A Whole Germline BRCA2 Gene Deletion: How to Learn from CNV In Silico Analysis
1
Fondazione di Ricerca e Cura Giovanni Paolo II, Laboratorio di Oncologia Molecolare, Molipharma a spin-off of Fondazione di Ricerca e Cura Giovanni Paolo II, Contrada Tappino, 86100 Campobasso, Italy
2
Istituto Dermopatico dell’Immacolata—Istituto di Ricovero e Cura a Carattere Scientifico, Dipartimento di Diagnostica di Laboratorio e Biologia Molecolare Clinica, 00168 Roma, Italy
3
Università Cattolica del Sacro Cuore, Fondazione Policlinico Universitario Agostino Gemelli, Polo Scienze delle Immagini, di Laboratorio ed Infettivologiche, 00168 Rome, Italy
4
Università Cattolica del Sacro Cuore, Fondazione Policlinico Universitario Agostino Gemelli, Polo Scienze della Salute della Donna e del Bambino, 00168 Rome, Italy
5
Laboratory of Molecular Genomics XBiogem, Catholic University of Rome, 00168 Rome, Italy
*
Author to whom correspondence should be addressed.
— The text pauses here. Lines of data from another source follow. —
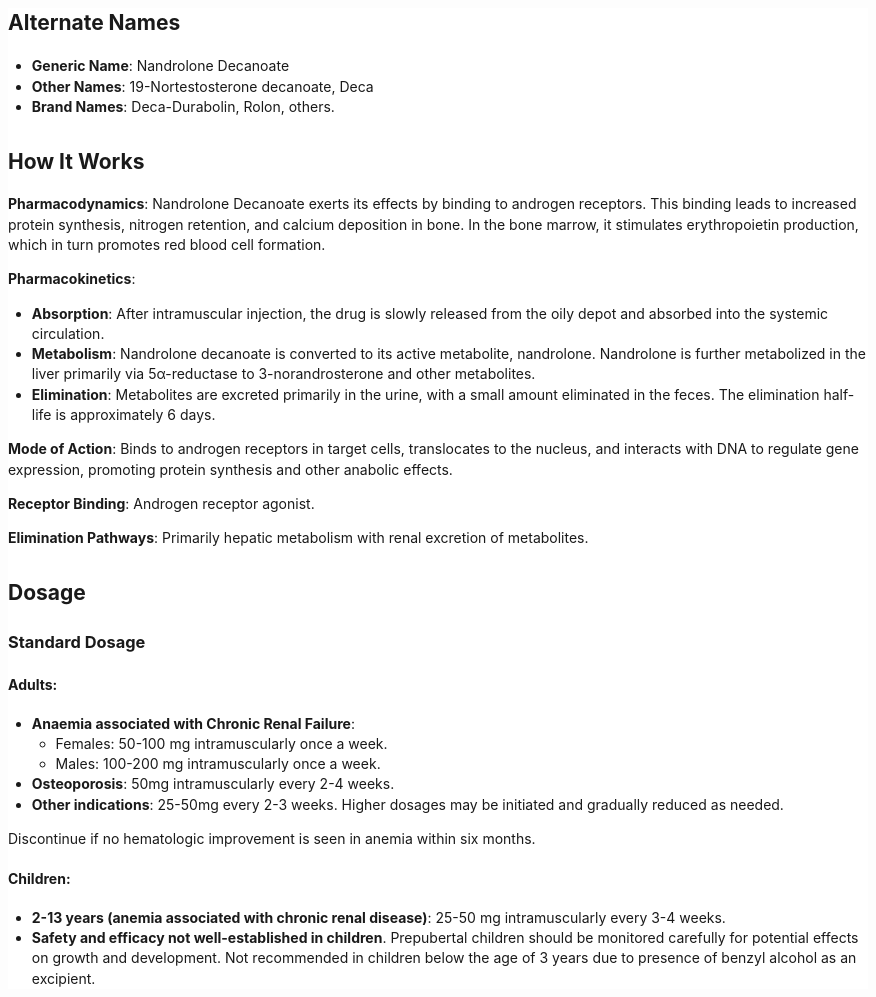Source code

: 
## **Alternate Names**

* **Generic Name**: Nandrolone Decanoate
* **Other Names**: 19-Nortestosterone decanoate,  Deca
* **Brand Names**: Deca-Durabolin, Rolon, others.


## **How It Works**

**Pharmacodynamics**: Nandrolone Decanoate exerts its effects by binding to androgen receptors. This binding leads to increased protein synthesis, nitrogen retention, and calcium deposition in bone. In the bone marrow, it stimulates erythropoietin production, which in turn promotes red blood cell formation.

**Pharmacokinetics**:
* **Absorption**: After intramuscular injection, the drug is slowly released from the oily depot and absorbed into the systemic circulation.
* **Metabolism**: Nandrolone decanoate is converted to its active metabolite, nandrolone. Nandrolone is further metabolized in the liver primarily via 5α-reductase to 3-norandrosterone and other metabolites.
* **Elimination**: Metabolites are excreted primarily in the urine, with a small amount eliminated in the feces. The elimination half-life is approximately 6 days.


**Mode of Action**:
Binds to androgen receptors in target cells, translocates to the nucleus, and interacts with DNA to regulate gene expression, promoting protein synthesis and other anabolic effects.

**Receptor Binding**:  Androgen receptor agonist.

**Elimination Pathways**: Primarily hepatic metabolism with renal excretion of metabolites.


## **Dosage**

### **Standard Dosage**

#### **Adults:**

* **Anaemia associated with Chronic Renal Failure**:
    * Females: 50-100 mg intramuscularly once a week.
    * Males: 100-200 mg intramuscularly once a week.
* **Osteoporosis**: 50mg intramuscularly every 2-4 weeks.
* **Other indications**: 25-50mg every 2-3 weeks. Higher dosages may be initiated and gradually reduced as needed.

Discontinue if no hematologic improvement is seen in anemia within six months.

#### **Children:**

* **2-13 years (anemia associated with chronic renal disease)**: 25-50 mg intramuscularly every 3-4 weeks.
* **Safety and efficacy not well-established in children**. Prepubertal children should be monitored carefully for potential effects on growth and development. Not recommended in children below the age of 3 years due to presence of benzyl alcohol as an excipient.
Int. J. Mol. Sci. 2018, 19(4), 961; https://doi.org/10.3390/ijms19040961
Received: 12 February 2018 / Revised: 19 March 2018 / Accepted: 21 March 2018 / Published: 23 March 2018
(This article belongs to the Special Issue Ovarian Cancer: Pathogenesis, Diagnosis, and Treatment)
BRCA1/2 screening in Hereditary Breast and Ovarian Syndrome (HBOC) is an essential step for effective patients’ management. Next-Generation Sequencing (NGS) can rapidly provide high throughput and reliable information about the qualitative and quantitative status of tumor-associated genes. Straightforwardly, bioinformatics methods play a key role in molecular diagnostics pipelines. BRCA1/2 genes were evaluated with our NGS workflow, coupled with Multiplex Amplicon Quantification (MAQ) and Multiplex Ligation-dependent Probe Amplification (MLPA) assays. Variant calling was performed on Amplicon Suite, while Copy Number Variant (CNV) prediction by in house and commercial CNV tools, before confirmatory MAQ/MLPA testing. The germline profile of BRCA genes revealed a unique HBOC pattern. Although variant calling analysis pinpointed heterozygote and homozygote polymorphisms on BRCA1 and BRCA2, respectively, the CNV predicted by our script suggested two conflicting interpretations: BRCA1 duplication and/or BRCA2 deletion. Our commercial software reported a BRCA1 duplication, in contrast with variant calling results. Finally, the MAQ/MLPA assays assessed a whole BRCA2 copy loss. In silico CNV analysis is a time and cost-saving procedure to powerfully identify possible Large Rearrangements using robust and efficient NGS pipelines. Our layout shows as bioinformatics algorithms alone cannot completely and correctly identify whole BRCA1/2 deletions/duplications. In particular, the complete deletion of an entire gene, like in our case, cannot be solved without alternative strategies as MLPA/MAQ. These findings support the crucial role of bioinformatics in deciphering pitfalls within NGS data analysis.